Count the lines holding the string "uniqueUserUuids" in the records, and give only the count.
━━ RECORDS PROVIDED ━━
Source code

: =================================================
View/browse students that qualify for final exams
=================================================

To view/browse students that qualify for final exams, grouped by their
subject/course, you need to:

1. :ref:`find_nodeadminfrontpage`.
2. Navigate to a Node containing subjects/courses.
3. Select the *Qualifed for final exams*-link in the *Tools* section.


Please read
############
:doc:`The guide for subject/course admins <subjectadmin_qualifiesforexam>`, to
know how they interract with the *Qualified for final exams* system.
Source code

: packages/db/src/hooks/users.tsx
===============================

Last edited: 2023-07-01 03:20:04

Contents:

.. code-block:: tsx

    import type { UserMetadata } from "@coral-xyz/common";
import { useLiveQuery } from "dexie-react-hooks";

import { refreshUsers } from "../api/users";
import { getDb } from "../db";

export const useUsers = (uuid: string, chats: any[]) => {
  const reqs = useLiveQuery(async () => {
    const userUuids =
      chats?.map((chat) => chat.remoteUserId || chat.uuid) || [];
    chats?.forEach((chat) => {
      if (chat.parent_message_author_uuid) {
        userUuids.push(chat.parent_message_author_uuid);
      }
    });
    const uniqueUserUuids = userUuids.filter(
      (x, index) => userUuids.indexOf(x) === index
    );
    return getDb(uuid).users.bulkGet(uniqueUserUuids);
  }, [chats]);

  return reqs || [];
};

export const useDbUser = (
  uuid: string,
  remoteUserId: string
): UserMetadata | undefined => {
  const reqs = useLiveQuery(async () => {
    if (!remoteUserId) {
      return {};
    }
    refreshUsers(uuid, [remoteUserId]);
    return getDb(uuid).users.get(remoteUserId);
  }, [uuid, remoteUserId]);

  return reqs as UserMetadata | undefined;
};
━━━
━━ RECORDS PROVIDED ━━
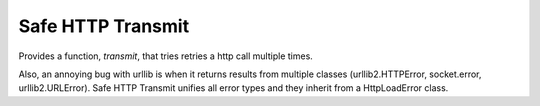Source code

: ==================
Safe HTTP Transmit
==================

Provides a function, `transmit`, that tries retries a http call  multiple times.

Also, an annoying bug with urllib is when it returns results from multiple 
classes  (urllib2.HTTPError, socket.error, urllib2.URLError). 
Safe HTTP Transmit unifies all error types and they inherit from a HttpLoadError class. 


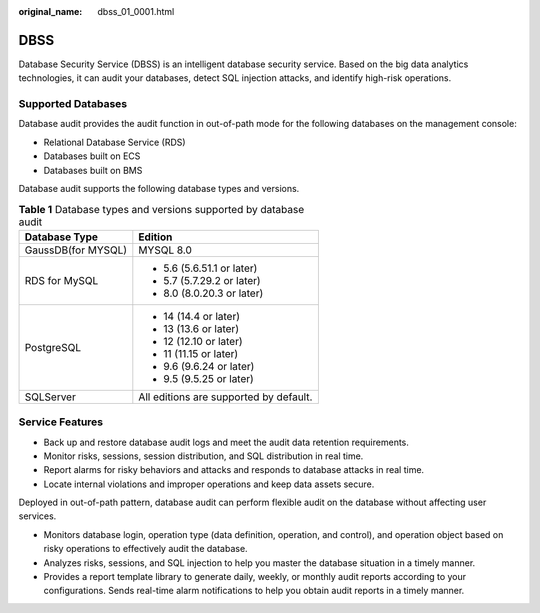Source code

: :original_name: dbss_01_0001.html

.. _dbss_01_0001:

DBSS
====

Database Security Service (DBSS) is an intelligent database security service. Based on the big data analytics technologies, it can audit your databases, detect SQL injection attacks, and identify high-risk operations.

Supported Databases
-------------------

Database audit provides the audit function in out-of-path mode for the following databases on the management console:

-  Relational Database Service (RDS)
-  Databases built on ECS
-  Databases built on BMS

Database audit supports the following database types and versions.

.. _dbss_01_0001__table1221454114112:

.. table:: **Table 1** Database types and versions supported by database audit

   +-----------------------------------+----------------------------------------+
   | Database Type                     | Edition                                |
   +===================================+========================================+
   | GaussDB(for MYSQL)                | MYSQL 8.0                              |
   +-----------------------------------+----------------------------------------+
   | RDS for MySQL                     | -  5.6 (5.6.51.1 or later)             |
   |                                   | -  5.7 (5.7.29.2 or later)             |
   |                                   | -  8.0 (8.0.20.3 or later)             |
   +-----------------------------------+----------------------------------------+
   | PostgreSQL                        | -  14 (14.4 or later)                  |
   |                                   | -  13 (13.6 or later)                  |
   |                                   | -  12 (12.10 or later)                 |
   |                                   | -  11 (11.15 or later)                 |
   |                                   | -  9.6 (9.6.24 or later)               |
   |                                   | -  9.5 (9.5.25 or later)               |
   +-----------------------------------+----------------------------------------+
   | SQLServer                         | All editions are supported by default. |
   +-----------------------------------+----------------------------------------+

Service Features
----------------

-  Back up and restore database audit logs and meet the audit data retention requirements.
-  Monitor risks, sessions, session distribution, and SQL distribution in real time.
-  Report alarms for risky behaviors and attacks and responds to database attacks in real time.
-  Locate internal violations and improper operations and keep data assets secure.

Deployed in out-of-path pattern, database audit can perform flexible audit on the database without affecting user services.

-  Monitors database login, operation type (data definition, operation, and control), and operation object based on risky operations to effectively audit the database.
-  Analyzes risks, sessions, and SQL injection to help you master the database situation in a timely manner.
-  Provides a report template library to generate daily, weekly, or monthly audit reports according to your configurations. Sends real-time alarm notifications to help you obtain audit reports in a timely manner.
━━━
## WRITTEN RESPONSE
2